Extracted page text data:

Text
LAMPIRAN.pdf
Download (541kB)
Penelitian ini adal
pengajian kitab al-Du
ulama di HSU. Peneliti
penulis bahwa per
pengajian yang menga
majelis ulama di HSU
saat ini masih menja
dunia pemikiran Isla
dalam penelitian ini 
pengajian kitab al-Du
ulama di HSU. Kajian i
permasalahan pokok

* [About this task]:
Each entry above should be restated exactly as supplied.

* [Solution to this task]:
Text
LAMPIRAN.pdf
Download (541kB)
Penelitian ini adal
pengajian kitab al-Du
ulama di HSU. Peneliti
penulis bahwa per
pengajian yang menga
majelis ulama di HSU
saat ini masih menja
dunia pemikiran Isla
dalam penelitian ini 
pengajian kitab al-Du
ulama di HSU. Kajian i
permasalahan pokok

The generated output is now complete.